WHAT IS BEING ASKED.
Copy out each line of the data that includes the string "przez".

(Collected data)
-------------------------
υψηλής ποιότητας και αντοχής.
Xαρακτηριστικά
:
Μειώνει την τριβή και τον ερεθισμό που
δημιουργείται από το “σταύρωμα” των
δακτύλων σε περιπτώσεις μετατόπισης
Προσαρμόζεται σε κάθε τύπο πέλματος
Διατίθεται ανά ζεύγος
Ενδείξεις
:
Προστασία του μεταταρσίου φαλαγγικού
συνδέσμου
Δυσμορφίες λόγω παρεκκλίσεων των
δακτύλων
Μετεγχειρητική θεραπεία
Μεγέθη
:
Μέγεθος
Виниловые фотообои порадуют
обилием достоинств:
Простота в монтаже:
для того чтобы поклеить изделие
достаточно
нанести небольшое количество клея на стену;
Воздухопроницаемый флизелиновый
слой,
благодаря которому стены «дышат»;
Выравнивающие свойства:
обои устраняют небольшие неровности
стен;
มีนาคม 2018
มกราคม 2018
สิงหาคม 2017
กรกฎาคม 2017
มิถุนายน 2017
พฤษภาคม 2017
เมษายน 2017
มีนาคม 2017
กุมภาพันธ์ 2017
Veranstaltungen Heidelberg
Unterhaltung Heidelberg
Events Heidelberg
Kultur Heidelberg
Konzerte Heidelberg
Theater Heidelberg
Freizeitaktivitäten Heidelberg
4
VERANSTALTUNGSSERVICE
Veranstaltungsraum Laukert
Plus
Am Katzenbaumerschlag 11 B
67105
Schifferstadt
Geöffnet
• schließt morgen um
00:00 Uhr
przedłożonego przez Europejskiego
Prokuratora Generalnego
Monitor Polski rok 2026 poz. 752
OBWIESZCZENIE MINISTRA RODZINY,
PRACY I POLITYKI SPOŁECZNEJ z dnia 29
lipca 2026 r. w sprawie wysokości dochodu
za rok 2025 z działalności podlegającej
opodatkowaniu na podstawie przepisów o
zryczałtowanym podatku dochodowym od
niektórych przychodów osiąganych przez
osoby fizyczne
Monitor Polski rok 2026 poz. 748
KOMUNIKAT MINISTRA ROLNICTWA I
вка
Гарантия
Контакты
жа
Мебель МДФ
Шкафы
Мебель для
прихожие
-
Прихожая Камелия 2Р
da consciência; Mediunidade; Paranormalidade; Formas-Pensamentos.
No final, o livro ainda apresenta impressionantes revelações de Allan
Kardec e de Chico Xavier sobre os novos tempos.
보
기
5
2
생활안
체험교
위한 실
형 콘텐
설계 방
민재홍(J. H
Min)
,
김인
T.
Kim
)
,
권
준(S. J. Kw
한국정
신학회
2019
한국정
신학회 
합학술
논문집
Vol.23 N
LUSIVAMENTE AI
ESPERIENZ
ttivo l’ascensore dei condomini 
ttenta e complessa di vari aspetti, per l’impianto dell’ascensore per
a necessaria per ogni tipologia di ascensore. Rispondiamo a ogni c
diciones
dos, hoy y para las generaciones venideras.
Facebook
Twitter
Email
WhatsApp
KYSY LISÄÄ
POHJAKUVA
-------------------------
RESULT OF THIS EXERCISE.
przedłożonego przez Europejskiego
niektórych przychodów osiąganych przez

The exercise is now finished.